Утихомирившись, просморкавщись в платочки, отчего нежно заалели кончики носов, сестры начали хлопотливо прибирать могилку: с корнем повыдергивали мелкие осинки и березки, выпололи траву, оставляя на взрыхленной земле пучки ромашки. Спиридон долго маялся с листвяничным крестом, вырубая под «ласточкин хвост» пазы для перекладин…Петр только мешал, лез под руку, опахивая отца табачным чадом, но худо-бедно сладил мужик крест о семи концах; и, когда врыли его поглубже в обихоженный девками бугорок, на двух затесанных поперечинах выскребли ножом мало-мальски надпись: дескать, здесь улегся на вечный покой пожизненный рыбак, честный труженик Хапов Ждан Мартемьянович, ста трех лет от роду, Господи, упокой его душу.

Ближе к вечеру сели помянуть, достав из машины блины и брусничный кисель, приладив возле свежего креста рюмку с водкой и пару окуней горячего копчения. Петр хотел отпотчевать деда Хапа ломтем жирной пеляди, но отец велел положить окуней — земляков, поскольку про рыбу-пелядь, запущенную и разведенную в озере лет пятнадцать назад, покойный и слыхом не слыхивал.

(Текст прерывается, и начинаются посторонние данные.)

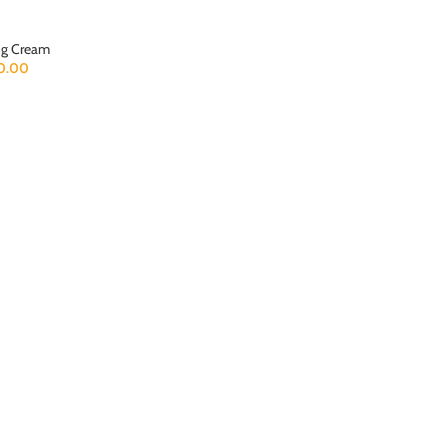
ng Cream
0.00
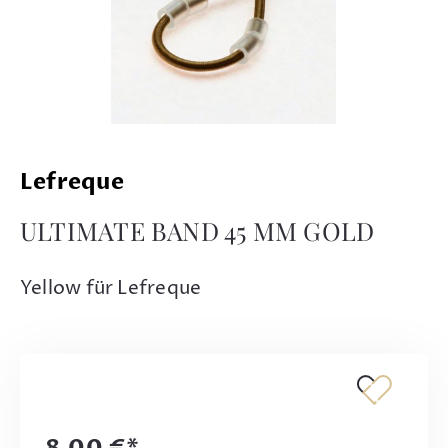
Lefreque
ULTIMATE BAND 45 MM GOLD
Yellow für Lefreque
8,00 €*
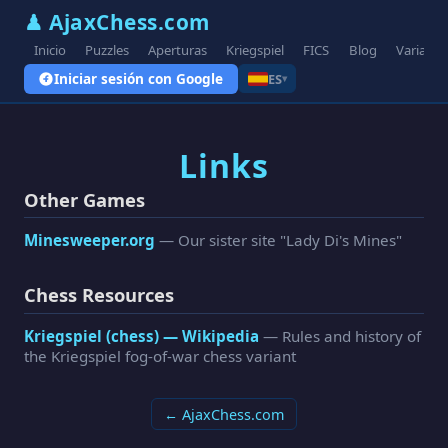
♟ AjaxChess.com
Inicio
Puzzles
Aperturas
Kriegspiel
FICS
Blog
Variante
Iniciar sesión con Google
ES
▾
Links
Other Games
Minesweeper.org
— Our sister site "Lady Di's Mines"
Chess Resources
Kriegspiel (chess) — Wikipedia
— Rules and history of
the Kriegspiel fog-of-war chess variant
← AjaxChess.com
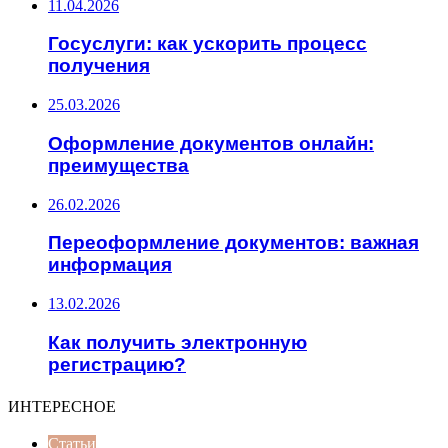
11.04.2026
Госуслуги: как ускорить процесс
получения
25.03.2026
Оформление документов онлайн:
преимущества
26.02.2026
Переоформление документов: важная
информация
13.02.2026
Как получить электронную
регистрацию?
ИНТЕРЕСНОЕ
Статьи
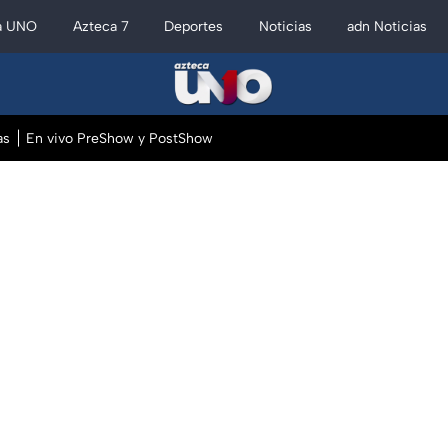
a UNO
Azteca 7
Deportes
Noticias
adn Noticias
as
En vivo PreShow y PostShow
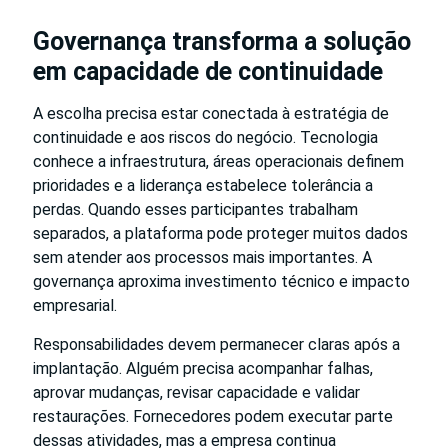
Governança transforma a solução
em capacidade de continuidade
A escolha precisa estar conectada à estratégia de
continuidade e aos riscos do negócio. Tecnologia
conhece a infraestrutura, áreas operacionais definem
prioridades e a liderança estabelece tolerância a
perdas. Quando esses participantes trabalham
separados, a plataforma pode proteger muitos dados
sem atender aos processos mais importantes. A
governança aproxima investimento técnico e impacto
empresarial.
Responsabilidades devem permanecer claras após a
implantação. Alguém precisa acompanhar falhas,
aprovar mudanças, revisar capacidade e validar
restaurações. Fornecedores podem executar parte
dessas atividades, mas a empresa continua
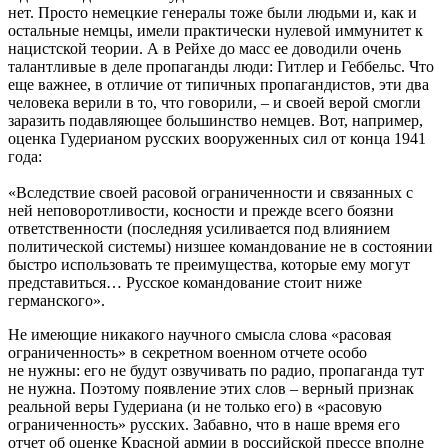
нет. Просто немецкие генералы тоже были людьми и, как и
остальные немцы, имели практически нулевой иммунитет к
нацистской теории. А в Рейхе до масс ее доводили очень
талантливые в деле пропаганды люди: Гитлер и Геббельс. Что
еще важнее, в отличие от типичных пропагандистов, эти два
человека верили в то, что говорили, – и своей верой смогли
заразить подавляющее большинство немцев. Вот, например,
оценка Гудерианом русских вооруженных сил от конца 1941
года:
«Вследствие своей расовой ограниченности и связанных с
ней неповоротливости, косности и прежде всего боязни
ответственности (последняя усиливается под влиянием
политической системы) низшее командование не в состоянии
быстро использовать те преимущества, которые ему могут
представиться… Русское командование стоит ниже
германского».
Не имеющие никакого научного смысла слова «расовая
ограниченность» в секретном военном отчете особо
не нужны: его не будут озвучивать по радио, пропаганда тут
не нужна. Поэтому появление этих слов – верный признак
реальной веры Гудериана (и не только его) в «расовую
ограниченность» русских. Забавно, что в наше время его
отчет об оценке Красной армии в российской прессе вполне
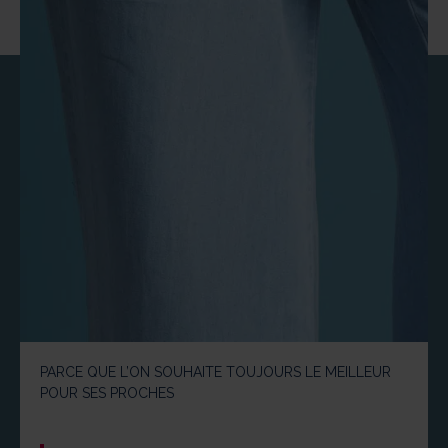
PARCE QUE L’ON SOUHAITE TOUJOURS LE MEILLEUR
POUR SES PROCHES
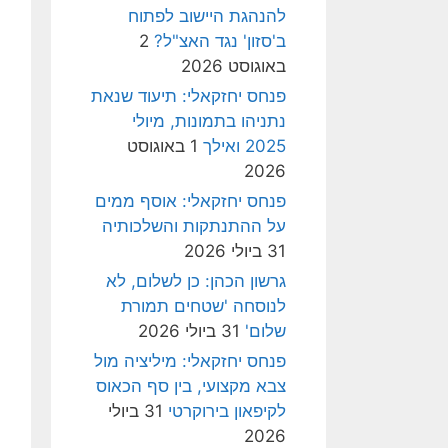
להנהגת היישוב לפתוח
ב'סזון' נגד האצ"ל?
2
באוגוסט 2026
פנחס יחזקאלי: תיעוד שנאת
נתניהו בתמונות, מיולי
2025 ואילך
1 באוגוסט
2026
פנחס יחזקאלי: אוסף ממים
על ההתנתקות והשלכותיה
31 ביולי 2026
גרשון הכהן: כן לשלום, לא
לנוסחה 'שטחים תמורת
שלום'
31 ביולי 2026
פנחס יחזקאלי: מיליציה מול
צבא מקצועי, בין סף הכאוס
לקיפאון בירוקרטי
31 ביולי
2026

Несколько раз неловко, отвычно перекрестившись, Спиридон прошептал то, что всегда было на слуху:

— Господи Иисусе Христе, Сыне Божий, упокой душу раба Божиего Ждана и прости его прегрешения вольныя и неволь-ныя… Ну, с Богом. Помянем. Царство тебе Небесное, деда… Все там будем рано ли, поздно ли… — Спиридон поднял граненый стаканчик.